しかし実際には、縮毛矯正にもさまざまな種類の薬剤があります。
例えば
・大きくうねるクセ毛用
・細かいちぢれ毛用
・うねりとちぢれが混ざる混合毛用
・年齢による変化が出てきた加齢毛用
など、髪の状態に合わせて薬剤は細かく分かれています。
さらに同じクセ毛でも
・髪の太さ
・ダメージの有無
・カラー履歴
・クセの強さ
によって、適切な薬剤は変わります。
そのため apishでは既製の薬剤をそのまま使うのではなく、お客様の髪質となりたいデザインに合わせて薬剤をブレンドして施術しています。

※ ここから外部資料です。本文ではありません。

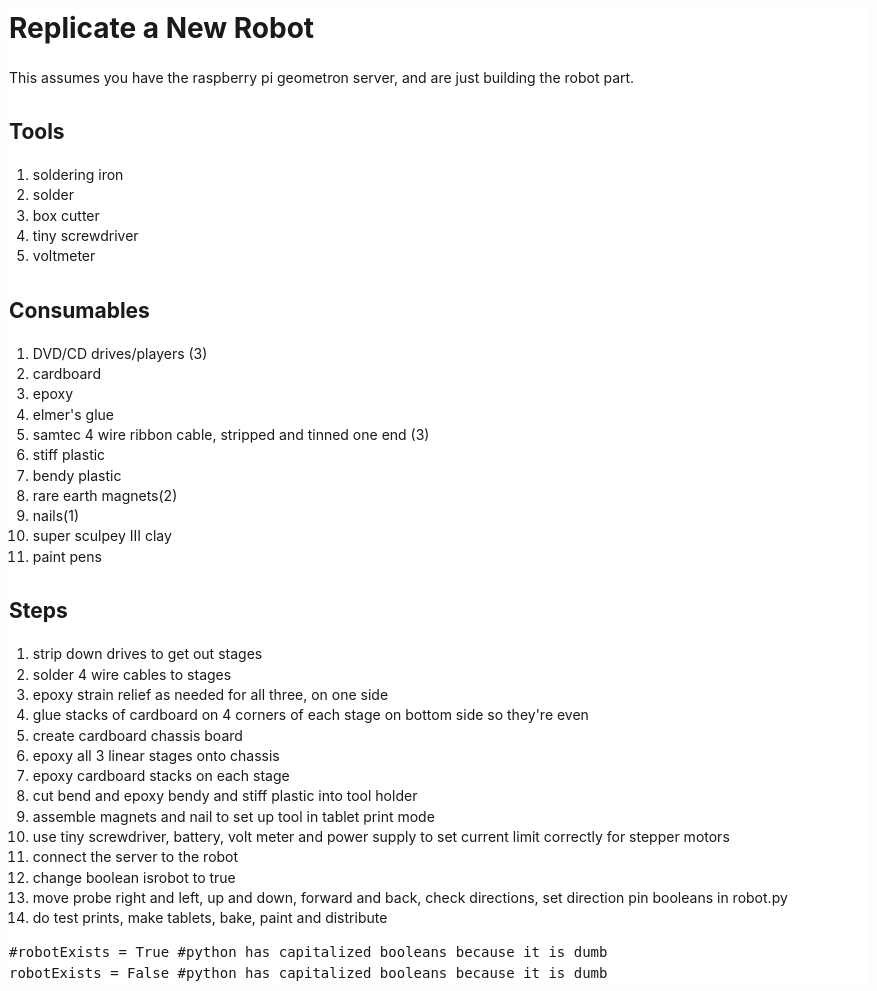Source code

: # Replicate a New Robot

This assumes you have the raspberry pi geometron server, and are just building the robot part.

## Tools

1. soldering iron
2. solder
3. box cutter
4. tiny screwdriver
5. voltmeter

## Consumables

1. DVD/CD drives/players (3)
2. cardboard
3. epoxy
4. elmer's glue
5. samtec 4 wire ribbon cable, stripped and tinned one end (3)
6. stiff plastic
7. bendy plastic
8. rare earth magnets(2)
9. nails(1)
10. super sculpey III clay
11. paint pens


## Steps

1. strip down drives to get out stages
3. solder 4 wire cables to stages
4. epoxy strain relief as needed for all three, on one side
5. glue stacks of cardboard on 4 corners of each stage on bottom side so they're even
6. create cardboard chassis board
7. epoxy all 3 linear stages onto chassis
8. epoxy cardboard stacks on each stage
9. cut bend and epoxy bendy and stiff plastic into tool holder
10. assemble magnets and nail to set up tool in tablet print mode
12. use tiny screwdriver, battery, volt meter and power supply to set current limit correctly for stepper motors
13. connect the server to the robot
14. change boolean isrobot to true
15. move probe right and left, up and down, forward and back, check directions, set direction pin booleans in robot.py
16. do test prints, make tablets, bake, paint and distribute



<pre>
#robotExists = True #python has capitalized booleans because it is dumb
robotExists = False #python has capitalized booleans because it is dumb
</pre>
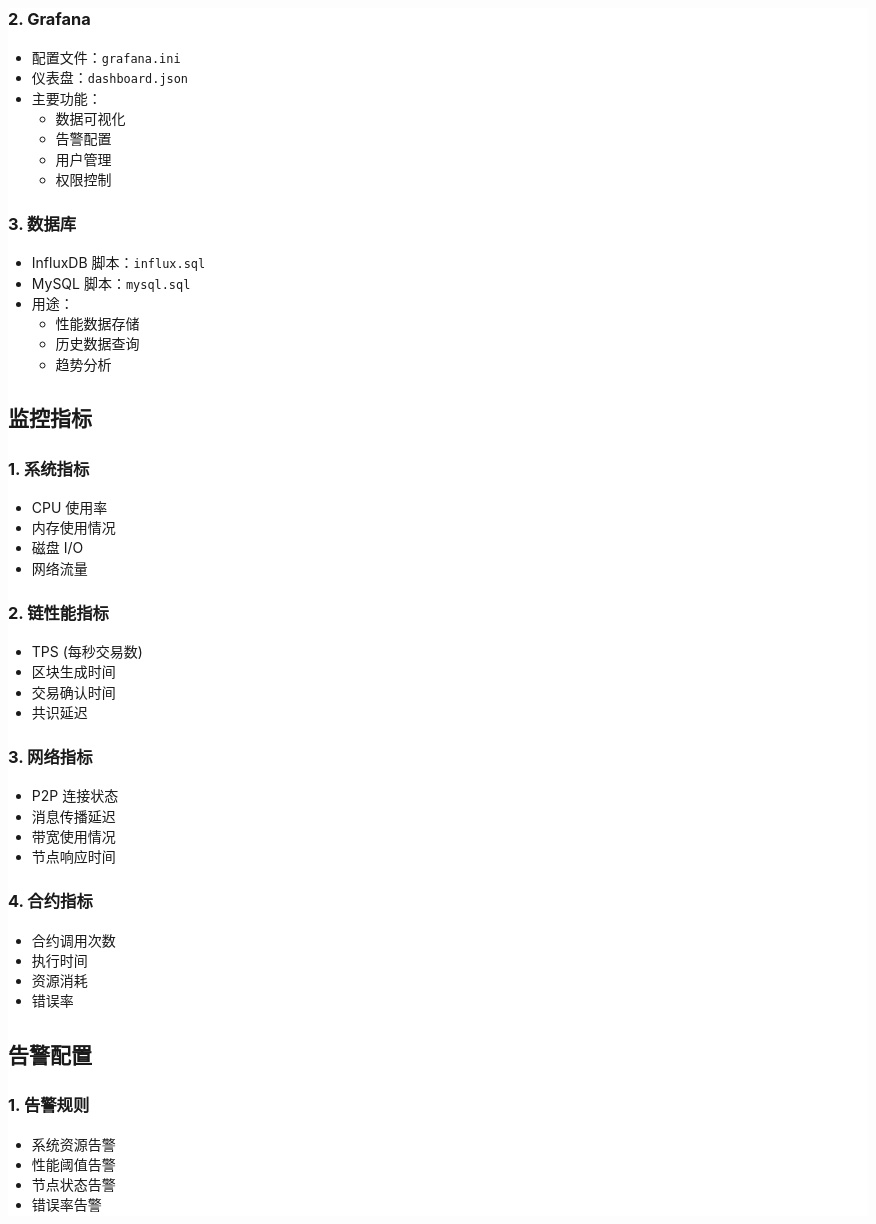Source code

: ### 2. Grafana
- 配置文件：`grafana.ini`
- 仪表盘：`dashboard.json`
- 主要功能：
  - 数据可视化
  - 告警配置
  - 用户管理
  - 权限控制

### 3. 数据库
- InfluxDB 脚本：`influx.sql`
- MySQL 脚本：`mysql.sql`
- 用途：
  - 性能数据存储
  - 历史数据查询
  - 趋势分析

## 监控指标

### 1. 系统指标
- CPU 使用率
- 内存使用情况
- 磁盘 I/O
- 网络流量

### 2. 链性能指标
- TPS (每秒交易数)
- 区块生成时间
- 交易确认时间
- 共识延迟

### 3. 网络指标
- P2P 连接状态
- 消息传播延迟
- 带宽使用情况
- 节点响应时间

### 4. 合约指标
- 合约调用次数
- 执行时间
- 资源消耗
- 错误率

## 告警配置

### 1. 告警规则
- 系统资源告警
- 性能阈值告警
- 节点状态告警
- 错误率告警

クセを伸ばすことだけではなく、自然な質感や仕上がりの柔らかさまで考えることが大切だからです。
酸性ストレートとの違い
最近よく聞く「酸性ストレート」と縮毛矯正は、どちらも髪をまっすぐにする施術ですが、特徴が少し違います。
縮毛矯正
・アルカリ領域の薬剤を使う
・強いクセもしっかり伸ばせる
・ストレート感がしっかり出る
酸性ストレート
・弱酸性領域の薬剤を使う
・ダメージ毛にも対応しやすい
・自然で柔らかい仕上がり
簡単に言うと
縮毛矯正=クセをしっかり伸ばす技術
酸性ストレート=ナチュラルにクセを整える技術
という違いがあります。
髪質改善との違い
ここが一番分かりにくい部分です。
まず前提として、「髪質改善」という言葉は美容師によって定義が違います。
美容室によって
・トリートメント施術
・酸熱トリートメント
・酸性ストレート
など、違う内容を「髪質改善」と呼んでいることもあります。
一般的には
髪質改善=髪の状態を整えるトリートメント施術
であることが多く、クセを伸ばす施術ではありません。
3つの違いを簡単にまとめると
髪質改善
→ 髪の状態を整えるトリートメント
酸性ストレート
→ ナチュラルにクセを整えるストレート
縮毛矯正
→ 強いクセ毛をしっかり伸ばすストレート
このようなイメージになります。
大切なのは「自分の髪に合う施術」
最近は美容メニューの名前が増えすぎてしまい、お客様自身も「何を選べばいいのか分からない」というケースが増えています。
しかし大切なのは、流行のメニュー名ではなく
・クセの強さ
・髪の毛の履歴(カラーやパーマなど)
・ライフスタイル
・髪の毛の状態
などを美容師にしっかり伝え、カウンセリングを通してメニューを決めていくことです。
また、なりたい自分のイメージを美容師に伝えることもとても大切です。
同じ「ストレートメニュー」でも、髪の状態によってベストな選択は変わります。
美容師は髪の毛のドクター
apishでは、美容師を髪の毛のドクターのような存在だと考えています。
体調が悪いときに病院へ行き、診断を受けるように、髪の毛もまず今の状態を正しく診断することが大切です。
その上で
・髪質
・ダメージレベル
・クセの種類
を見極めながら、その方に合った技術やヘアケアを提案していきます。
まとめ
縮毛矯正は、クセ毛で悩んでいる方にとってとても効果的な技術です。
ただし、髪質改善や酸性ストレートとは目的が違うため、それぞれの特徴を理解して選ぶことが大切です。
美容室で施術を受ける際には
「これはトリートメントなのか」
「ストレート施術なのか」
をしっかり確認することで、失敗やトラブルを防ぐことにもつながります。
自分の髪質に合った方法を選びながら、無理のないヘアケアをしていきましょう。